El centro de las discusiones litúrgicas estaba dominado por el tema de la legitimidad y la representación del poder. Con el surgimiento de los modernos Estados nacionales, en el auge del capitalismo y el redescubrimiento de los ideales democráticos, las concepciones ascendentes desplazarían a las descendentes, pero los ceremoniales de investidura de los representantes populares conservarían sus prácticas a lo largo del siglo XIX y XX. Tomas de protesta, juramentos, papeles, símbolos, son parte de la parafernalia del espectáculo político heredado por la sociedad medieval a las sociedades contemporáneas.
La tesis central del texto clásico de Ullmann (publicado originalmente en inglés en 1965) es que buena parte de la literatura política tiene su origen en aquella sorda, prolongada y complicada lucha por las investiduras.

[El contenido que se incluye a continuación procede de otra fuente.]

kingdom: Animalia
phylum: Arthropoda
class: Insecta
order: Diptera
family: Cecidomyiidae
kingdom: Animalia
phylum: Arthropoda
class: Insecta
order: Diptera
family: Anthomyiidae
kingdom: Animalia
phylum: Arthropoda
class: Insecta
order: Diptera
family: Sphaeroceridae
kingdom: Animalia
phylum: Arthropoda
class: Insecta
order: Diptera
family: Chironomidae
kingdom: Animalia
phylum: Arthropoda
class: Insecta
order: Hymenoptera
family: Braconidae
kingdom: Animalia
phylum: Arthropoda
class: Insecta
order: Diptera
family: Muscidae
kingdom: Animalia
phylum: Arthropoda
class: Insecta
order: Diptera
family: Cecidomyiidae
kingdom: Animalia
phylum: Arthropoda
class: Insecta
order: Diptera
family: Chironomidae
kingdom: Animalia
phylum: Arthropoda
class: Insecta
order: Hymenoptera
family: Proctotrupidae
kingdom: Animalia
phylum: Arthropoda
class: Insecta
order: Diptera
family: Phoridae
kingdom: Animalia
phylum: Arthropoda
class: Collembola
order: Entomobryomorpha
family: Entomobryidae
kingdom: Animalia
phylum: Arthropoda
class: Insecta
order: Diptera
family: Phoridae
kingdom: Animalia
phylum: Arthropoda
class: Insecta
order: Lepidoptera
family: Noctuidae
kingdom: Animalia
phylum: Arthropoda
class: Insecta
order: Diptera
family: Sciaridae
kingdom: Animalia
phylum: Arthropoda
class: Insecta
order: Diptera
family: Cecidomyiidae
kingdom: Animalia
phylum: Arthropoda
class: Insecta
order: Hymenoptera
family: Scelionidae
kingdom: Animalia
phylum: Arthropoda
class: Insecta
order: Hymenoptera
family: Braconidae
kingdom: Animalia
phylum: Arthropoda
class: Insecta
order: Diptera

De ahí tomarían Hume, Hobbes, Maquiavelo o Kant las bases para la filosofía política moderna. Y en las universidades se discutirían nuevas teorías que darían origen en el siglo XX al derecho y a la ciencia política moderna. La separación de la persona y del personaje, del individuo y la figura que representa, serán uno de los ejes de transformación de los procesos de la representación política que serán colocados en el centro de las disputas por las investiduras, y que llegarán a su auge con la configuración de las democracias occidentales europeas.
Los efectos de esa lucha de investiduras se transmitieron silenciosamente a las ceremonias presidenciales y parlamentarias actuales, pero también permanecieron fuertemente resguardados en los rituales de graduación universitaria. Las borlas, las togas, los birretes, sus distintos colores y significados, la solemnidad de las ceremonias, la magnificencia de los espacios de las liturgias académicas de reconocimiento y homenaje, el otorgamiento de reconocimientos honoris causa, las tomas de posesión de rectores, la instalación de sus órganos colegiados, las tomas de protesta,  son los saldos de aquellas viejas ceremonias de investidura; polvos de los viejos lodos del ordenamiento, distribución y disputa por el poder institucional y social representado por las universidades. 

Adrián Acosta Silva
Investigador del Centro Universitario de Ciencias Económico Administrativas de la Universidad de Guadalajara.